---- 提示文
図5に示す例において、第2インダクタ320は、最上層の配線層442に形成されたパッド(図示せず)及びボンディングワイヤ(図示せず)を介して、第2回路200に接続することができる。
図5の構成において、「入力される電気信号の電位が互いに異なる」とは、例えば電気信号の振幅(0を示す電位と1を示す電位の差)が互いに異なる場合、電気信号の基準電位(0を示す電位)が互いに異なる場合、及びこれらの組み合わせの場合がある。
【0036】
本実施形態によっても、第1の実施形態と同様の効果を得ることができる。また、基板10において、第1回路100が形成されている第1領域と第2回路200が形成されている第2領域とが相互に絶縁されているため、第1回路100の第1トランジスタの基準電位と第2回路200の第2トランジスタの基準電位が大きく異なっていても(例えば差が100V以上)、これら基準電位が短絡することを抑制できる。
--------
課題 A:
第1回路と第2回路の説明文にある「本実施形態によっても、第1の実施形態と同様の効果を得ることができる。」を英語に訳せ。
課題 B:
第1回路と第2回路の説明文から、符号の番号が付いた構成要素を漏れなく書き出せ。
課題 C:
第1回路と第2回路の説明文を、最後の文の次から引き継いで書き進めよ。
---- データ記録
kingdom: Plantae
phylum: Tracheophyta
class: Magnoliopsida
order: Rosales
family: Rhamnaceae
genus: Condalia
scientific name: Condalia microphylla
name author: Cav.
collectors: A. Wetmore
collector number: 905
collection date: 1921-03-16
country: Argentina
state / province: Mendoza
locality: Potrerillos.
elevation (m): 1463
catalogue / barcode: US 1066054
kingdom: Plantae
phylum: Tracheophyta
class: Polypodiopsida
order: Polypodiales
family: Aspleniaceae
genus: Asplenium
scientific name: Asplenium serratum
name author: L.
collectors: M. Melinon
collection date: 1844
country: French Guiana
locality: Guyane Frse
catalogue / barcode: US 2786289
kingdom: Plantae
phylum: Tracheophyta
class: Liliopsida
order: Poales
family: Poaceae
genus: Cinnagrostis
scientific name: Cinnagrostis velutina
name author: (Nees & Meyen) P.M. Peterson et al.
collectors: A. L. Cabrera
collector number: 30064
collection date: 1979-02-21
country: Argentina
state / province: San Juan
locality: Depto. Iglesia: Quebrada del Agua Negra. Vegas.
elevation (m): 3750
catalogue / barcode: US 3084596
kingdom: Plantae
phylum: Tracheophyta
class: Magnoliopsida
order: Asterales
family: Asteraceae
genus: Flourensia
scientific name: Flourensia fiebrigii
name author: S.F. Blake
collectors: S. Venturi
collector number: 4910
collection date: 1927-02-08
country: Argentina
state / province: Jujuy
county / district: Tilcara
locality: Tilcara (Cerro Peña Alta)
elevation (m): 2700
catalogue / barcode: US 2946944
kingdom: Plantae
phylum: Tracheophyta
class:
--------
想定解答 A:
This embodiment also makes it possible to obtain the same effects as the first embodiment.

想定解答 B:
第2インダクタ320、配線層442、第2回路200、基板10、第1回路100

想定解答 C:
【0037】
図6は、第5の実施形態にかかる半導体装置の断面図である。この半導体装置は、基板10のうち第1回路100が形成された第1領域と信号伝達素子300が形成された第2領域との間に埋込絶縁層18が設けられておらず、第1領域と第2領域が電気的に繋がっている点を除いて第4の実施形態にかかる半導体装置と同様の構成である。また第1インダクタ310は第1回路100に接続されている。
図6に示す例において、第2インダクタ320は、最上層の配線層442に形成されたパッド(図示せず)及びボンディングワイヤ(図示せず)を介して、第2回路200に接続することができる。
図6の構成において、「入力される電気信号の電位が互いに異なる」とは、例えば電気信号の振幅(0を示す電位と1を示す電位の差)が互いに異なる場合、電気信号の基準電位(0を示す電位)が互いに異なる場合、及びこれらの組み合わせの場合がある。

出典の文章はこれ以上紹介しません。